Het gesprek dat Pilatus met hem voerde wierp een ander licht op de zaak. ‘Mijn koningschap zit erin dat ik van de waarheid wil getuigen en dat iedereen die de waarheid is toegedaan luistert naar wat ik zeg,’ antwoordde Jezus zijn ondervrager. Pilatus vond deze gedachten ongevaarlijk en wilde Jezus vrijlaten. Maar erg ver ging zijn inzet niet. Toen de Joodse autoriteiten wat meer aandrongen, liet hij zich alsnog overhalen. Zo werd Jezus gekruisigd, als slachtoffer van politiek gekonkel. Boven zijn hoofd hing het bordje: ‘Jezus van Nazaret, koning van de Joden’.

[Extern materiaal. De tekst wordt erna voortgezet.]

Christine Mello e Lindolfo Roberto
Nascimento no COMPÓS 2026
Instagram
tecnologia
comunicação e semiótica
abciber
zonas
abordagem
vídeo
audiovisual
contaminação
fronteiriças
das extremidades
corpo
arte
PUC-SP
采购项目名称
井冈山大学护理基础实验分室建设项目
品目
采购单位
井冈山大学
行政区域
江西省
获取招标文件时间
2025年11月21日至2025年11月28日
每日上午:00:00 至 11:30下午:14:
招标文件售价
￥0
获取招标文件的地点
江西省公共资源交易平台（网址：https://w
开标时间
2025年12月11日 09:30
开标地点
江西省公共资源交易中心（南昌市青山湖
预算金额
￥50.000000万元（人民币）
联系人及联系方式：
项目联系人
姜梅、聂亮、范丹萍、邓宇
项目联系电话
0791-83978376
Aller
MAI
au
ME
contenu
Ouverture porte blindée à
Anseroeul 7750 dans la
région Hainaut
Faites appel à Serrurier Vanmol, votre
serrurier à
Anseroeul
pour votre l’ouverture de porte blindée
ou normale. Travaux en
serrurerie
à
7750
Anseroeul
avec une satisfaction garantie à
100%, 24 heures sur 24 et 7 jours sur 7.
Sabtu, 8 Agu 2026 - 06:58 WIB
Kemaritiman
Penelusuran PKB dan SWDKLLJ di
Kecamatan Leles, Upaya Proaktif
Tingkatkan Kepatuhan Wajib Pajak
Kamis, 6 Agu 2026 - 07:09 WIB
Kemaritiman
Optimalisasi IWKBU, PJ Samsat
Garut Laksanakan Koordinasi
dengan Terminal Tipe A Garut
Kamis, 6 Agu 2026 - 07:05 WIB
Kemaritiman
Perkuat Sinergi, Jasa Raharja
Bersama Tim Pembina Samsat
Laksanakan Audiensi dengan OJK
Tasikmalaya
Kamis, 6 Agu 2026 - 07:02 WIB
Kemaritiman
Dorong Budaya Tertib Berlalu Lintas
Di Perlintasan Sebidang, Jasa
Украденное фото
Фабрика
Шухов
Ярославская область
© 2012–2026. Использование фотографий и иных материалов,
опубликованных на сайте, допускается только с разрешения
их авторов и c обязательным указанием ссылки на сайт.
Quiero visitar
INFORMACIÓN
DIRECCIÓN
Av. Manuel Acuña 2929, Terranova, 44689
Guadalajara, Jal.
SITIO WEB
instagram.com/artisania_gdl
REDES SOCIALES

Jezus, de gekruisigde koning. Met die gestalte voor ogen vieren wij het feest van vandaag, als afsluiting van het liturgische jaar. We zien geen hoogwaardigheidsbekleder, ook geen gevallen troonpretendent, maar die mens die we langzaam maar zeker, in een proces van een heel leven, beter kunnen leren kennen. Daar, hangend aan het kruis,
hulpeloos en verloren, wordt duidelijk dat Jezus meer verwant is met armoedzaaiers en andere verliezers dan met de hoofdpersonen en gasten op kroningsfeesten. Wat dan het koningschap van hem inhoudt, leren we dus niet zozeer door te kijken naar de pracht en praal aan de bovenkant van de samenleving, maar naar wat er ogenschijnlijk minder
succesvol uitziet om ons heen en in onszelf.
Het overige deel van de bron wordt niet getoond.